«Мне было откровение, — заявила она им, по словам Пабло. — Я способна видеть в истинном свете прошлое, настоящее и будущее. Если вы не измените свой образ жизни, то навлечете на свои головы жуткую кару». Стала хватать их за руки, пытаться поставить на колени. Пабло решил вызвать доктора Лакана, психоаналитика, к которому обращался с большинством своих проблем, но не хотел звонить при Доре и отправил с этим поручением Сабартеса. Лакан приехал немедленно.
- После того, как Лакан ушел с Дорой, — продолжал Пабло, — Элюар так расстроился, что обвинил меня в ее состоянии, поскольку я сделал ее совершенно несчастной. Я ответил, что если б не сошелся с ней, она дошла бы до такого состояния уже давно. «Если кого и винить, — сказал я, — так это тебя и остальных сюрреалистов с вашими дикими идеями утверждать антирационализм и разрушать здравый смысл». Элюар ответил, что они оказали на нее только косвенное влияние, потому что все это были теории, но я сделал ее несчастной в самом прямом смысле. Он пришел в такой гнев, что схватил стул и с размаху грохнул его об пол.
А я могу твердо сказать, что после знакомства со мной жизнь Доры стала более содержательной. Более целеустремленной. Фотография ее не удовлетворяла. Она стала писать больше и добилась немалых успехов. Я вознес ее.
Я сказала, что, возможно, вознес, но лишь затем, чтобы потом уронить. Она, несомненно, стала делать успехи, и тут он начал от нее отдаляться.
- Человек не срывается внезапно без подспудной причины, — ответил Пабло. — Это как огонь, который долго тлеет, а потом от порыва ветра начинает бушевать. Не забывай, что ведущие сюрреалисты, пережившие расцвет своего движения — Бретон, Элюар, Арагон — обладают очень сильными характерами. Более слабым их последователям пришлось туго: Кревель покончил с собой, Арто сошел с ума, есть еще много других подобных случаев. Как идеология сюрреализм почти неизменно сеял несчастье. Истоки его представляют собой весьма сомнительную смесь. Нет ничего странного в том, что от такой мешанины многие сбились с пути.

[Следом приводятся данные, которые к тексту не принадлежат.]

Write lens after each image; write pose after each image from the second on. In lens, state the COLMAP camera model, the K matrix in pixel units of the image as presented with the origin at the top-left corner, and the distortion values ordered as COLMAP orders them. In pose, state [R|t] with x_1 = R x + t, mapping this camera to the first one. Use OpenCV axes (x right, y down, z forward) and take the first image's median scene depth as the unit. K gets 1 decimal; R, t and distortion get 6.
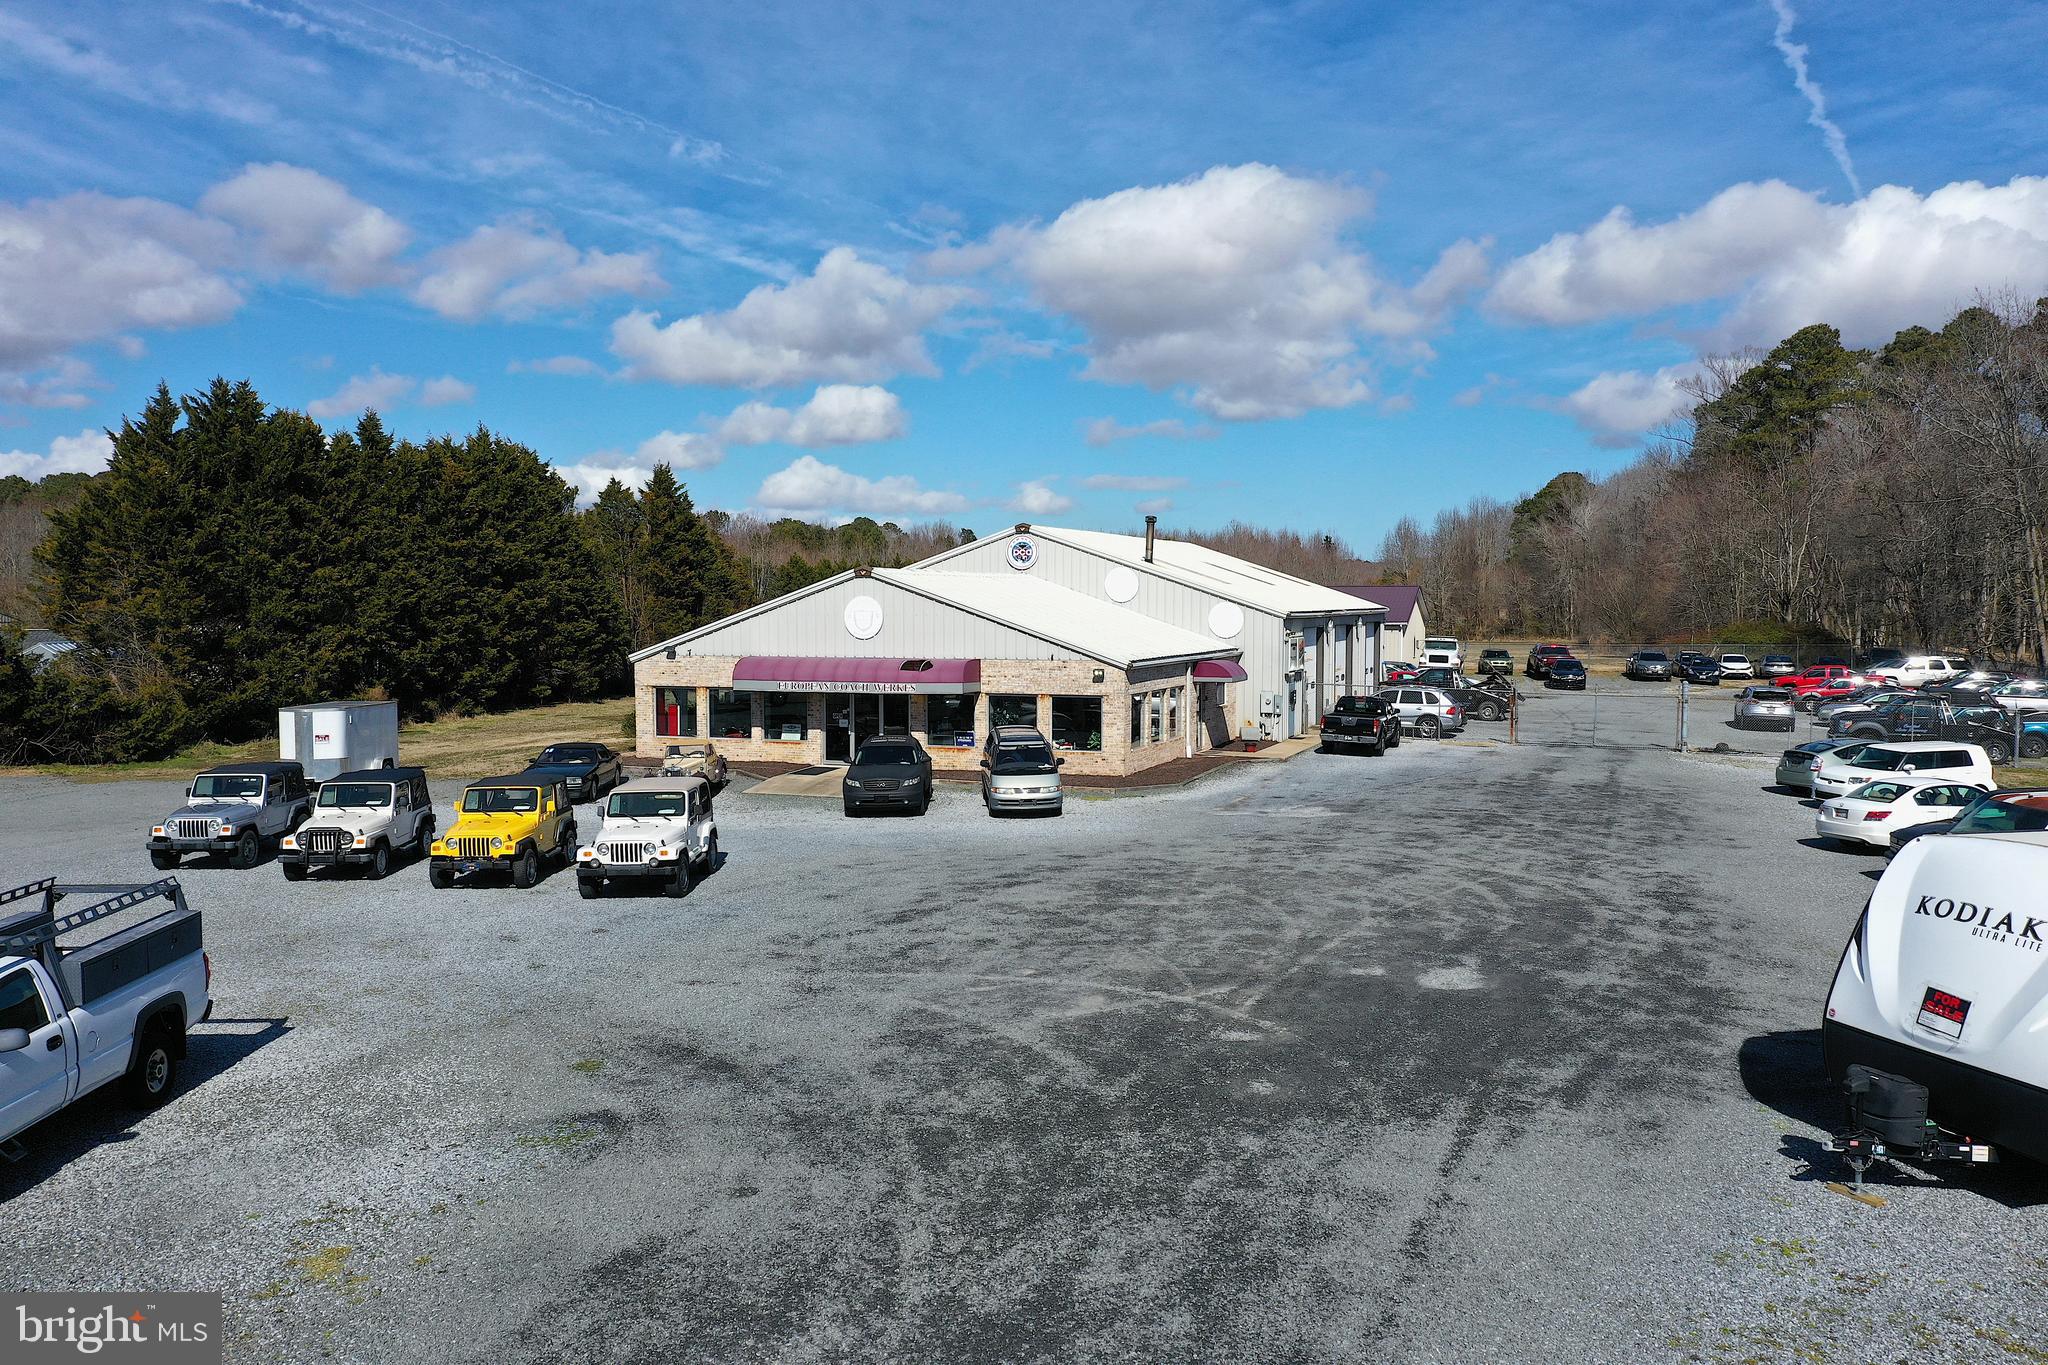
lens RADIAL K [[1626.2, 0, 1027.4], [0, 1626.2, 684.2], [0, 0, 1]] dist [0.000453, -0.000699]
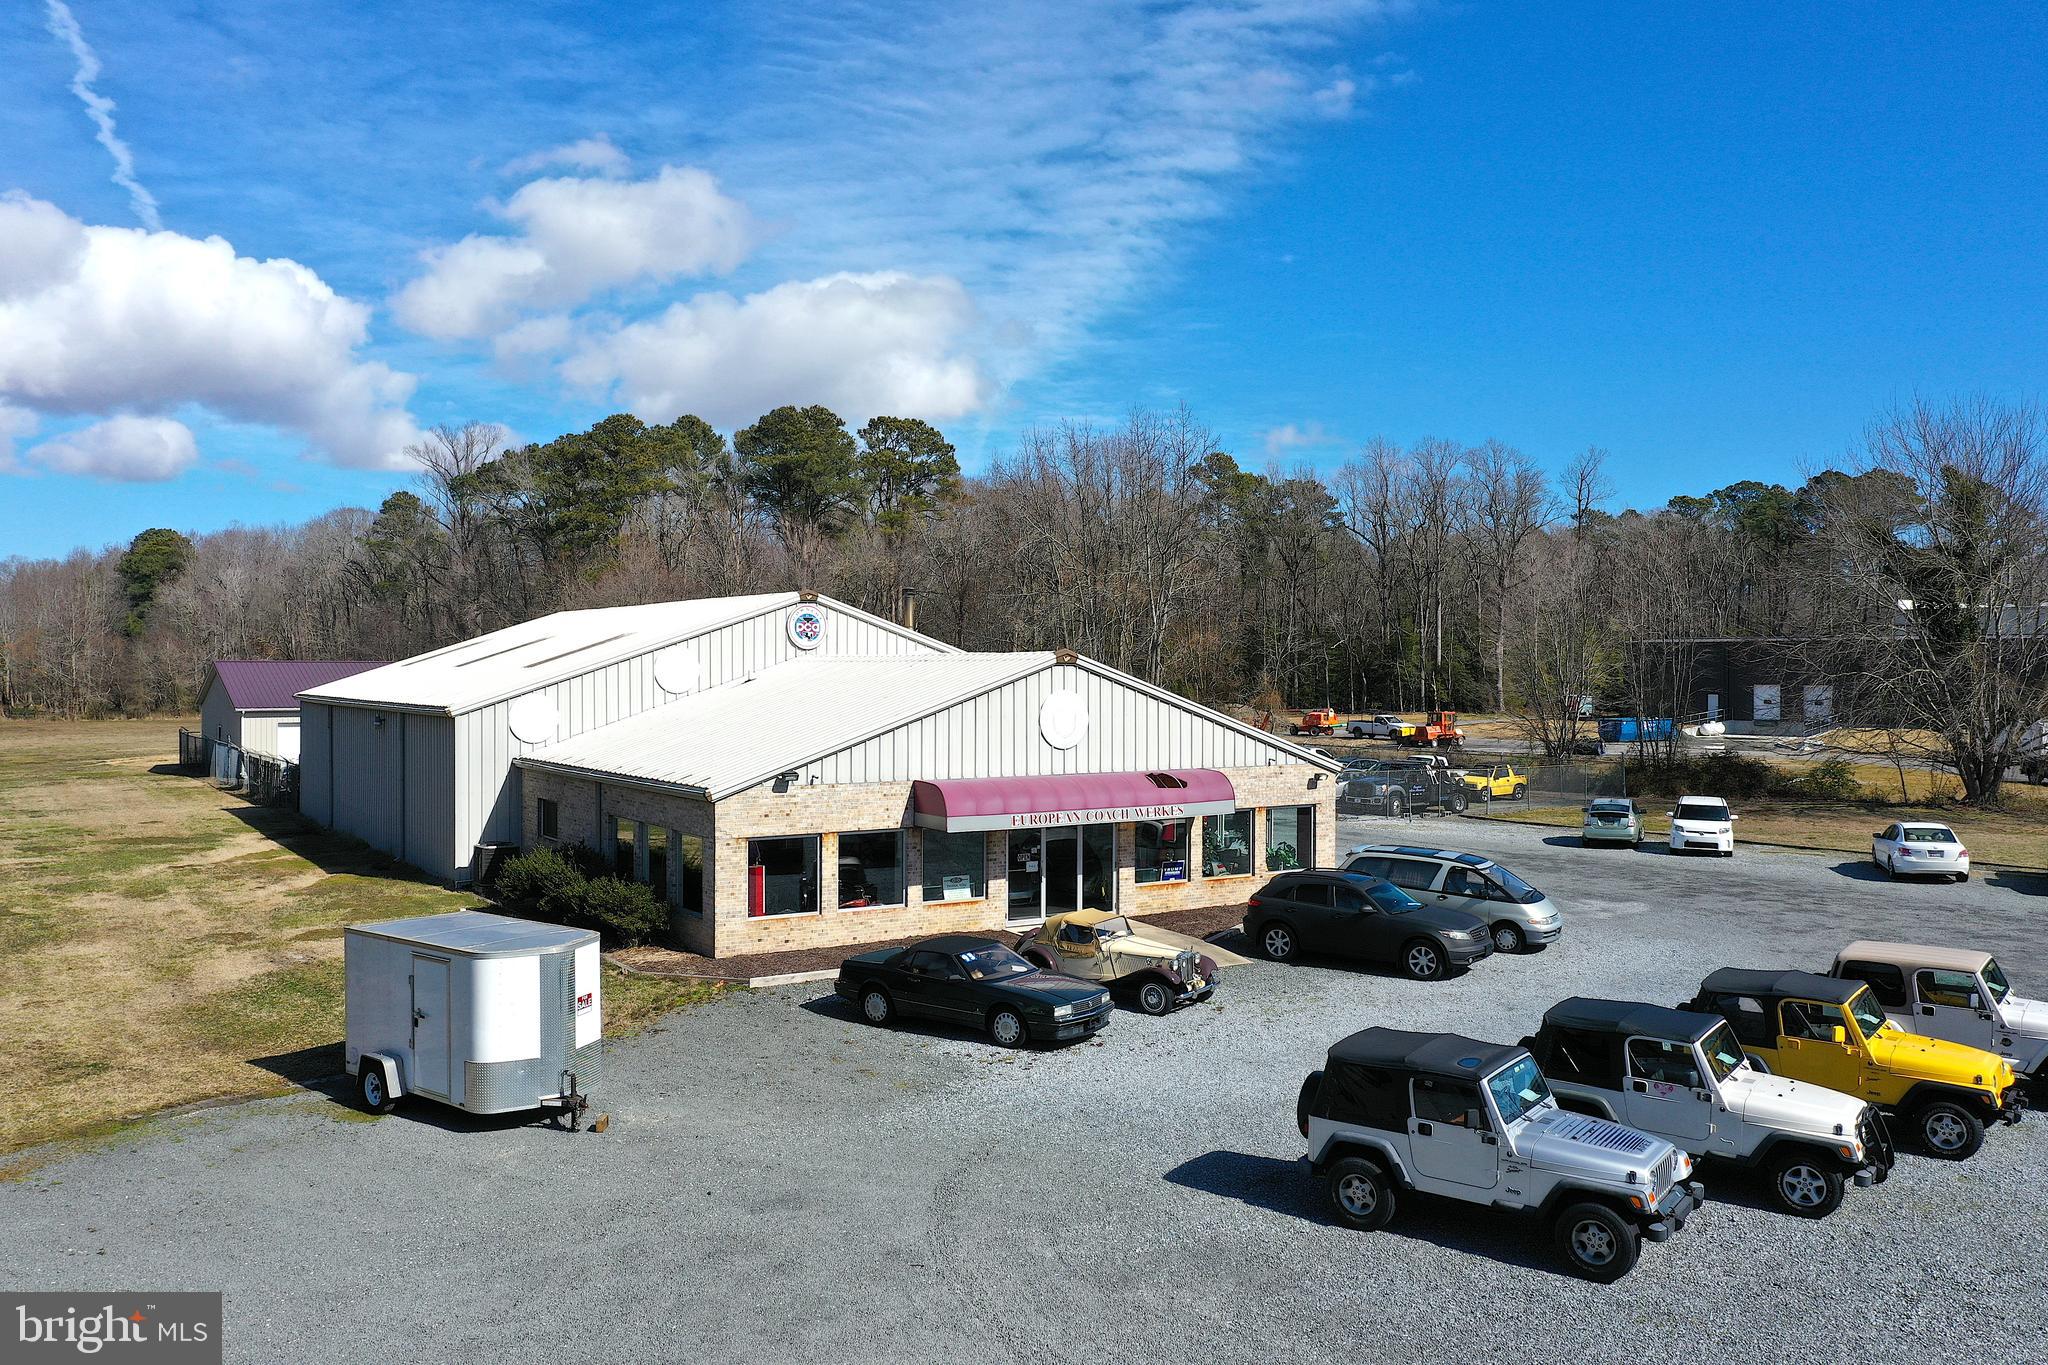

Рассказ Пабло очень расстроил меня. Я предположила, что теперь, возможно, ему хочется побыть наедине с собой. Он ответил:
- Нет. Настоящее всегда берет верх над прошлым. Это победа в твою пользу.
Разговаривали мы о Доре Маар часа два-три. Я все больше и больше связывала себя с тем положением, в котором она оказалась. Когда заговорила об этом, Пабло отмахнулся от моих слов.
- Оставим эту тему, — сказал он. — Такова жизнь. Она автоматически сокрушает тех, кто не может к ней приспособиться. И нет смысла говорить о том, что случилось сегодня. Жизнь должна продолжаться, а жизнь — это мы.
Я сказала, что это быстрый и легкий способ выбрасывать из своей жизни тех, кто попал в беду. Что когда рядом с тобой падают, нельзя говорить: «Я намерен идти дальше. А пойдет она или нет, это ее дело».
- Такого рода любовь к ближнему совершенно непрактична, — ответил Пабло. — Это просто-напросто сентиментальность, псевдогуманизм, которого ты набралась у Жан-Жака Руссо, этого плаксивого шарлатана. К тому же, натура каждого человека предопределена заранее.
Думаю, что Пабло со своим испанским чувством гордости счел эту слабость со стороны Доры непростительной. Она упала в его глазах. Возможно, в ее слабости он уловил запах смерти, тоже, как я узнала впоследствии, непростительный по мнению Пабло.
Доктор Лакан продержал Дору в клинике три недели, потом отпустил домой. Но продолжал наблюдать за ней, проводил сеансы психоанализа.
Пабло сказал, что когда Дора вышла из клиники, перемен в ней почти не было заметно. Какое-то время она была не совсем здорова, однако когда психоанализ стал давать результаты, снова начала заниматься живописью. Пабло по-прежнему продолжал навещать ее. Я сказала ему, что он должен заботиться о ее здоровье, не давать ей почувствовать, по крайней мере пока, что в его жизни появилась другая женщина. И что готова не видеться с ним, если это пойдет Доре на пользу.
- Хорошо, — ответил Пабло. — Я уже пообещал взять ее с собой на отдых на юг.
Он также принял приглашение погостить у своей старой приятельницы, владелицы коллекции картин Мари Кюттоли в Кап д’Антиб. Я уехала на лето в Бретань с ощущением, что все идет как нужно. И едва прибыла на место, получила от Пабло письмо, где он сообщал, что снял жилье для меня у своего старого приятеля, гравера по имени Луи Фор, в Гольф-Жуане. «Пожалуйста, приезжай поскорей, — писал он. — Я ужасно скучаю».